Collected data:
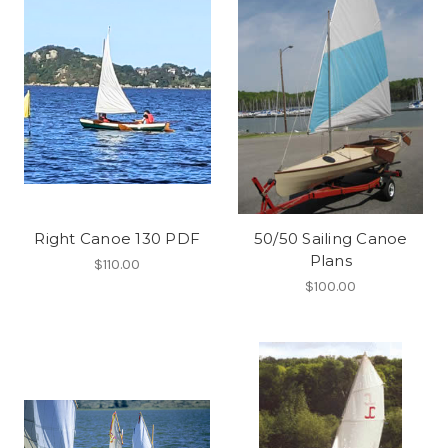
Right Canoe 130 PDF
50/50 Sailing Canoe
Plans
$110.00
$100.00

- PROBLEM DETAILS
Among the lines above, find those holding "Canoe" and copy each one.

- OUTPUT FOR THIS TASK
Right Canoe 130 PDF
50/50 Sailing Canoe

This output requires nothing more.